Software with a Market of One
Two months ago, I needed a new personal website and decided to give codegen a spin. Friends pointed me to Cursor and, hours later, I had a markdown website on a shiny new domain. Had I known hours earlier that Github hosted websites? Nope. How about a bio-inspired art thing for the entrance animation? Bang. Unnecessary but useful annotations on my CV page? Letsss gooo. Suddenly, I realized I could easily build my own software, and that this was true for everyone else.
In college, I first encountered the steep learning curve of syntax, methods, and functions. My classmates, it appeared, had been coding since they were 12 and flew through our assignments. Thoroughly deflated, I focused on hardware for the rest of my career, leaving software to others.
Cursor lodged dynamite in programming’s steep learning curve and blew it up in a giant, joyous explosion. Never in my life have I gone so quickly from thought to useful thing. The world of code is no longer off limits to me.
After building my website, I realized that I was a single wildebeest in a stampede. Daily, I’m meeting folks coding for the first time, dusting off out of reach app ideas. We all realized, oh shit, we can build software now.
I’ve been calling this software with a market of one. To solve a problem. To make software more personal. To have fun. What an awesome opportunity for us to use AI to become creators instead of consumers.
Some of this software will be terrible at first. I recently built a new app and it was bad. But building it gave me some new ideas that might actually be good. And, that little loop (idea -> it’s real! -> it sucks -> but it could be better!) can now happen very quickly, accelerating our ability to develop useful applications.
The first order impacts on tech seem clear. 25% of YC founders in the current batch said that 95% of their code base is generated by AI. Start-ups building software will have fewer people and need less capital. Products that serve TAMs too small for VCs, like software for life scientists, are much more likely to be built by small, bootstrapped teams. Start-ups are now distributing technology created by large companies by finding the niche industry applications. Software with programmatic interfaces, which I had always thought were quite strange, can suddenly be controlled by text or voice (example: Blender).

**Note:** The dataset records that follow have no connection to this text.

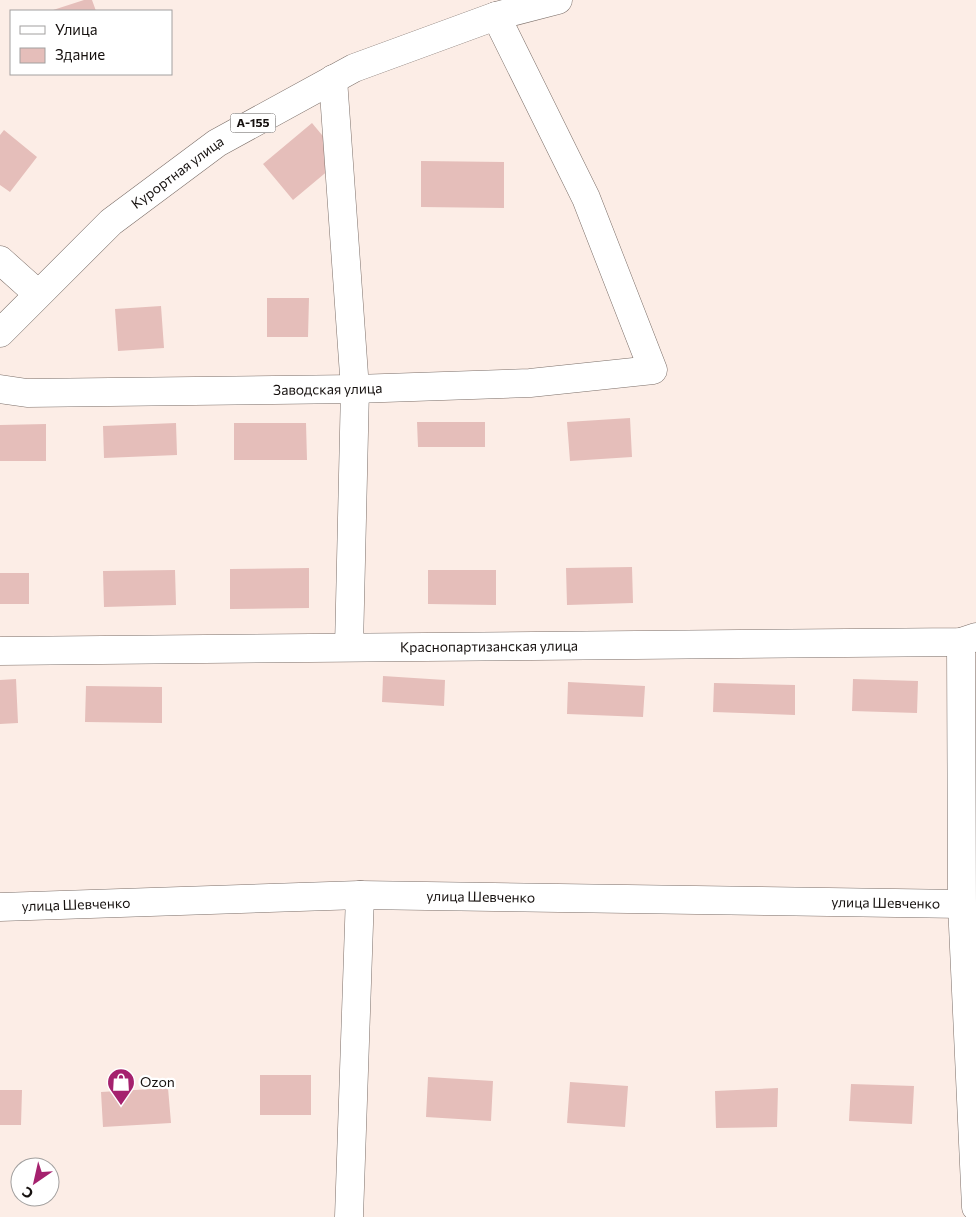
<svg xmlns="http://www.w3.org/2000/svg" width="976" height="1217" font-family="Commissioner,sans-serif">
  <style>
    .building { fill: #e5beba }
    .lines { fill: none; stroke-linecap: round; stroke-linejoin: round }
    .street-casing { stroke: #7c6f69; stroke-width: 29 }
    .primary-casing { stroke: #7c6f69; stroke-width: 29 }
    .street { stroke: #fff; stroke-width: 28 }
    .primary { stroke: #fff; stroke-width: 28 }
    .labels { text-anchor: middle; stroke-width: 4.5; stroke-linejoin: round; paint-order: stroke }
    .shield { fill: #fff; stroke: #5c5857; stroke-width: 1 }
    .shield-label { font-size: 12px; font-weight: bold; fill: #16110f }
    .street-label { font-size: 14px; fill: #16110f; stroke: #fff }
    .poi-label { font-size: 14px; fill: #16110f; stroke: #fff; text-anchor: start }
  </style>
  <rect width="100%" height="100%" fill="#fcede6"/>
  <path class="building" d="M 84,0 L 92,0 L 96,11 L 50,11 Z
    M 312,123 L 342,159 L 293,200 L 263,164 Z
    M 4,130 L 37,157 L 10,192 L 0,185 L 0,135 Z
    M 421,161 L 504,162 L 504,208 L 421,207 Z
    M 267,298 L 309,298 L 308,337 L 267,337 Z
    M 161,306 L 164,348 L 118,351 L 115,309 Z
    M 630,418 L 632,457 L 570,461 L 567,422 Z
    M 417,422 L 485,422 L 485,447 L 418,447 Z
    M 176,423 L 177,455 L 104,458 L 103,426 Z
    M 234,423 L 306,423 L 307,460 L 234,460 Z
    M 46,424 L 46,461 L 0,461 L 0,425 Z
    M 632,567 L 633,603 L 567,605 L 566,568 Z
    M 309,568 L 309,608 L 230,609 L 230,569 Z
    M 175,570 L 176,605 L 104,607 L 103,571 Z
    M 428,570 L 496,570 L 496,605 L 428,604 Z
    M 0,573 L 29,573 L 29,604 L 0,604 Z
    M 383,676 L 445,680 L 444,706 L 382,702 Z
    M 16,679 L 18,723 L 0,724 L 0,680 Z
    M 853,679 L 918,681 L 917,713 L 852,711 Z
    M 568,682 L 645,686 L 643,717 L 567,714 Z
    M 714,683 L 795,685 L 795,715 L 713,712 Z
    M 86,686 L 162,687 L 162,723 L 85,722 Z
    M 260,1075 L 311,1075 L 311,1115 L 260,1115 Z
    M 428,1077 L 493,1081 L 491,1121 L 426,1117 Z
    M 570,1082 L 628,1086 L 625,1127 L 567,1123 Z
    M 851,1084 L 914,1086 L 912,1124 L 849,1121 Z
    M 168,1088 L 171,1123 L 103,1127 L 101,1092 Z
    M 778,1088 L 777,1127 L 716,1128 L 715,1091 Z
    M 0,1090 L 22,1090 L 21,1125 L 0,1125 Z"/>
  <g class="lines">
    <g class="street-casing">
      <g id="street">
        <path d="M 333,79 L 355,389 L 349,647"/>
        <path d="M 0,260 L 38,294"/>
        <path id="s1" d="M 0,389 L 27,393 L 355,389 L 530,383 L 653,370 L 586,198 L 496,16"/>
        <path d="M 961,642 L 962,904 L 976,1207"/>
        <path id="s2" d="M 0,651 L 961,642 L 976,637"/>
        <path id="s3" d="M 0,907 L 360,895 L 962,904"/>
        <path d="M 349,1217 L 360,895"/>
      </g>
    </g>
    <g class="primary-casing">
      <g id="primary">
        <path id="s4" d="M 0,333 L 111,222 L 217,143 L 354,68 L 496,16 L 558,0"/>
      </g>
    </g>
    <use href="#street" class="street"/>
    <use href="#primary" class="primary"/>
  </g>
  <defs>
    <g id="shop-pin" transform="scale(1.4375)"><path d="M0 17L-7.5 6A9.5 9.5 0 1 1 7.5 6Z" fill="#a5216e" stroke="#fff"/><path d="M-5-2.5h2.3a2.7 3.5 0 0 1 5.4 0H5L5.5 6h-11ZM-1.5-2.5h3a1.5 2.3 0 0 0-3 0Z" fill="#fff"/></g>
  </defs>
  <g fill-rule="evenodd">
    <use href="#shop-pin" x="121" y="1082"/>
  </g>
  <g class="labels">
    <rect class="shield" x="230.5" y="113.5" width="45" height="19" rx="4"/>
    <g class="shield-label">
      <text x="253" y="127">А-155</text>
    </g>
    <g class="street-label">
      <text dy="5" stroke="none"><textPath href="#s4" startOffset="240">Курортная улица</textPath></text>
      <text dy="5" stroke="none"><textPath href="#s1" startOffset="328">Заводская улица</textPath></text>
      <text dy="5" stroke="none"><textPath href="#s2" startOffset="489">Краснопартизанская улица</textPath></text>
      <text dy="5" stroke="none"><textPath href="#s3" startOffset="481">улица Шевченко</textPath></text>
      <text dy="5" stroke="none"><textPath href="#s3" startOffset="886">улица Шевченко</textPath></text>
      <text dy="5" stroke="none"><textPath href="#s3" startOffset="76">улица Шевченко</textPath></text>
    </g>
    <g class="poi-label">
      <text x="140" y="1087">Ozon</text>
    </g>
  </g>
  <rect x="10" y="10" width="162" height="65" fill="#ffffff" stroke="#a2a09f"/>
  <rect x="20" y="26" width="25" height="8" fill="#ffffff" stroke="#a2a09f"/>
  <text x="55" y="35" font-size="15" fill="#16110f">Улица</text>
  <rect x="20" y="48" width="25" height="15" fill="#e5beba" stroke="#a2a09f"/>
  <text x="55" y="60" font-size="15" fill="#16110f">Здание</text>
  <g transform="translate(35 1182) rotate(214)"><circle r="24" fill="#ffffff" stroke="#a2a09f"/>
  <path d="M0-4L9 19L0 12L-9 19Z" fill="#a5216e"/>
  <text y="-8" font-size="14" font-weight="bold" text-anchor="middle" fill="#16110f">С</text>
  </g>
</svg>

And, the role of enterprise SaaS companies is likely to change. If an employee needs to automate a workflow, they can build it themselves. And, the time saved from deleting the software procurement process is massive. Instead of SaaS, dev tool companies (code generation tools, models, etc) that serve employees or AI agents through a code gen interface will flourish.
Many work tasks can be completed using disposable micro-apps. Need a quick financial model for a business? Ask Claude Code to build one with sliders and dials for sensitivity analysis. Sometimes, it will simply be faster to build a tool than to hunt for the right pre-existing one. Given that the majority of coding time is waiting for codegen to finish, writing apps will get faster and faster.
Code generation will become a central aspect within products too. Want to customize the display of your oven? Ask it to do so and the oven will generate, test, and run the front-end code for your desired UI. Customization could be automated too with each person’s taste profile communicated to software products via API.
Mass customization probably won’t end with software. Code generation is the first breakthrough AI application, but it won’t be the last. Why won’t there be something similar for comics? Designing mechanical parts? Architecture? Fiction? Movies? It seems like it’s just a matter of time.